‘What we did not know or chose to ignore about the 67 war’

Jun 20,2017 -JORDAN TIMES –

In June 1967 I was in the midst of my final weeks in college when the war broke out.

At the time, I knew little about the Middle East, since I was more engaged in the anti-war and civil rights movements.

And so, as I watched the UN Security Council debates that preceded and followed the war, I saw what was unfolding through the prism of those struggles with which I was more familiar — the one in opposition to the war in Vietnam and the other for civil rights and justice in America.

As a result, I was sceptical both about the US and Israel’s justifications for the war and the reporting and political commentary that followed.

The story, as it was being told, was too simple and, therefore, it just did not ring true. I knew there had to be more.

The war started and ended quickly and in the US, the media and political establishment were quick to celebrate the Israeli victory.

It was, we were told, “clean and quick” and “miraculous”.

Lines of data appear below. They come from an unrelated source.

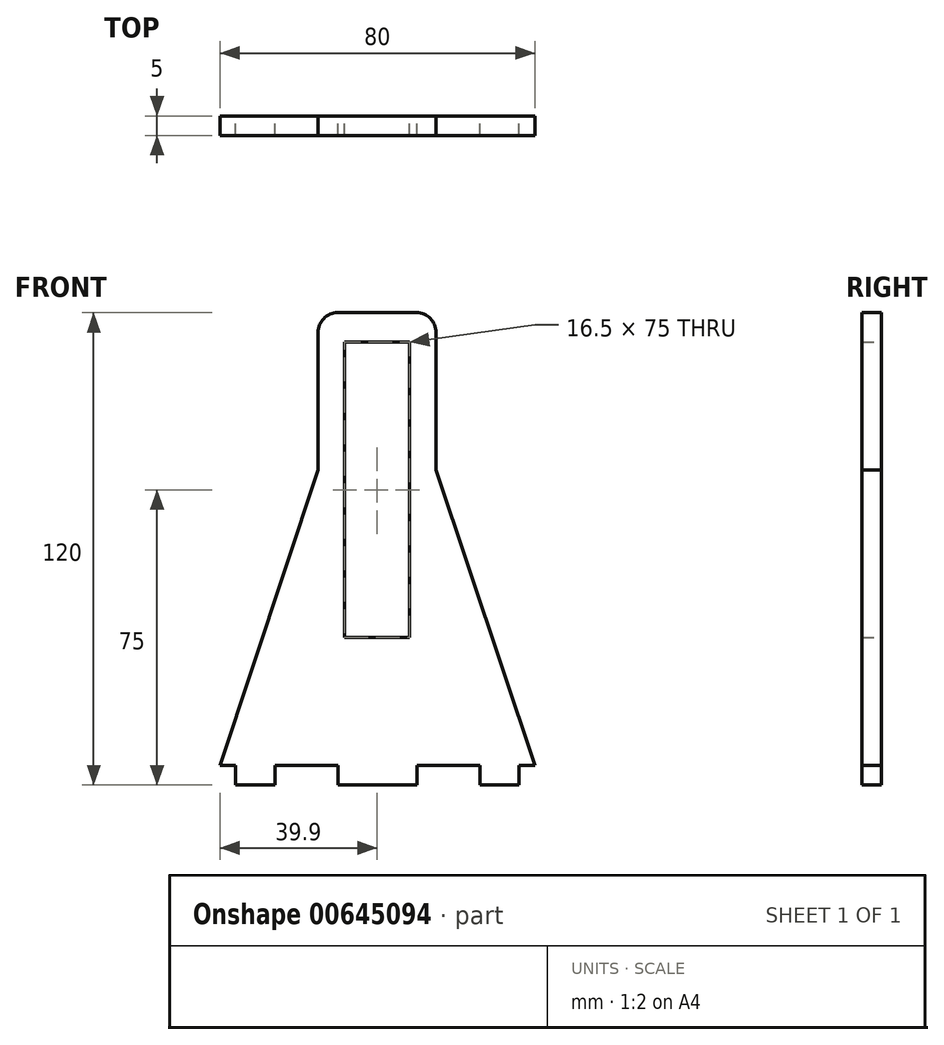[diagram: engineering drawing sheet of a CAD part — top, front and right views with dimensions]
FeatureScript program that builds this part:
annotation { "Feature Type Name" : "Feature", "Feature Type Description" : "" }
export const myFeature = defineFeature(function(context is Context, id is Id, definition is map)
    precondition{}
    {
        {
            var Q0;
            Q0=qCreatedBy(makeId("Front.planeOp"),FACE);
            var sketch = newSketch(context, id + "F0", { "sketchPlane" : qUnion([Q0])});
            skLineSegment(sketch, "E0.bottom", {"start": v(15, -20) * mm, "end": v(-15, -20) * mm});
            skLineSegment(sketch, "E0.top", {"start": v(15, 20) * mm, "end": v(-15, 20) * mm});
            skLineSegment(sketch, "E0.left", {"start": v(15, -20) * mm, "end": v(15, 20) * mm});
            skLineSegment(sketch, "E0.right", {"start": v(-15, -20) * mm, "end": v(-15, 20) * mm});
            skPoint(sketch, "E0.middle", {"position": v(0, 0) * mm});
            skLineSegment(sketch, "E1", {"start": v(-35.9, -95) * mm, "end": v(-35.9, -100) * mm});
            skLineSegment(sketch, "E2", {"start": v(-35.9, -100) * mm, "end": v(-25.9, -100) * mm});
            skLineSegment(sketch, "E3", {"start": v(-25.9, -100) * mm, "end": v(-25.9, -95) * mm});
            skLineSegment(sketch, "E4", {"start": v(26.1, -95) * mm, "end": v(26.1, -100) * mm});
            skLineSegment(sketch, "E5", {"start": v(26.1, -100) * mm, "end": v(36.1, -100) * mm});
            skLineSegment(sketch, "E6", {"start": v(36.1, -100) * mm, "end": v(36.1, -95) * mm});
            skLineSegment(sketch, "E7.left", {"start": v(-9.9, -100) * mm, "end": v(-9.9, -95) * mm});
            skLineSegment(sketch, "E7.right", {"start": v(10.1, -100) * mm, "end": v(10.1, -95) * mm});
            skLineSegment(sketch, "E8", {"start": v(-9.9, -95) * mm, "end": v(-25.9, -95) * mm});
            skLineSegment(sketch, "E9", {"start": v(10.1, -95) * mm, "end": v(26.1, -95) * mm});
            skLineSegment(sketch, "E10", {"start": v(-9.9, -100) * mm, "end": v(10.1, -100) * mm});
            skLineSegment(sketch, "E11", {"start": v(-35.9, -95) * mm, "end": v(-39.9, -95) * mm});
            skLineSegment(sketch, "E12", {"start": v(36.1, -95) * mm, "end": v(40.1, -95) * mm});
            skLineSegment(sketch, "E13", {"start": v(-39.9, -95) * mm, "end": v(-15, -20) * mm});
            skLineSegment(sketch, "E14", {"start": v(40.1, -95) * mm, "end": v(15, -20) * mm});
            skLineSegment(sketch, "E15.bottom", {"start": v(8.25, -12.5) * mm, "end": v(-8.25, -12.5) * mm});
            skLineSegment(sketch, "E15.top", {"start": v(8.25, 12.5) * mm, "end": v(-8.25, 12.5) * mm});
            skLineSegment(sketch, "E15.left", {"start": v(8.25, -12.5) * mm, "end": v(8.25, 12.5) * mm});
            skLineSegment(sketch, "E15.right", {"start": v(-8.25, -12.5) * mm, "end": v(-8.25, 12.5) * mm});
            skLineSegment(sketch, "E16.bottom", {"start": v(-8.25, -12.5) * mm, "end": v(8.25, -12.5) * mm});
            skLineSegment(sketch, "E16.top", {"start": v(-8.25, -62.5) * mm, "end": v(8.25, -62.5) * mm});
            skLineSegment(sketch, "E16.left", {"start": v(-8.25, -12.5) * mm, "end": v(-8.25, -62.5) * mm});
            skLineSegment(sketch, "E16.right", {"start": v(8.25, -12.5) * mm, "end": v(8.25, -62.5) * mm});
            skSolve(sketch);
        }
        {
            var Q0;
            Q0 = qSketchRegion(id + "F0", true);
            extrude(context, id + "F1", {"entities" : qUnion([Q0]), "depth" : 5 * mm, "offsetDistance" : 25 * mm});
        }
        {
            var Q0;
            Q0=makeQuery(id+"F1.opExtrude","SWEPT_EDGE",EDGE,{"disambiguationData":[OSD([sQuery(id+"F0.wireOp",EDGE,"E0.top"),sQuery(id+"F0.wireOp",EDGE,"E0.right")])]});
            fillet(context, id + "F2", {"entities" : qUnion([Q0]), "radius" : 5 * mm, "tangentPropagation" : true, "allowEdgeOverflow" : false});
        }
        {
            var Q0;
            Q0=makeQuery(id+"F1.opExtrude","SWEPT_EDGE",EDGE,{"disambiguationData":[OSD([sQuery(id+"F0.wireOp",EDGE,"E0.top"),sQuery(id+"F0.wireOp",EDGE,"E0.left")])]});
            fillet(context, id + "F3", {"entities" : qUnion([Q0]), "radius" : 5 * mm, "tangentPropagation" : true, "allowEdgeOverflow" : false});
        }
    });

There were two haunting photos from that period that were intended to capture the essence of the war.

One featured handsome and hopeful young Israeli soldiers standing next to Jerusalem’s Western Wall. It was meant to convey their joyous victory and their conquest of Jerusalem.

The other was a more ominous picture of shoes in the Sinai desert sand. We were told that they had been left by fleeing Egyptian soldiers, clearly intending to portray Israel’s enemies as vanquished cowards.

I knew enough about the “fog of war” to know that we did not know the whole story, but it was not until years later that the bloody horrors that accompanied these pictures became known, establishing that this war had been neither “clean” nor “miraculous”.

In September 1995, The New York Times ran a story under the headline “Egypt says Israelis killed POWs in the ‘67 war”.

The story reported on the discovery of mass graves in the Sinai desert containing the bodies of Egyptian soldiers, together with eyewitness accounts of the killings.

One former Egyptian soldier reported: “I saw a line of prisoners, civilian and military, and they [the Israelis] opened fire at them all at once. When they we’re dead, they told us to bury them.”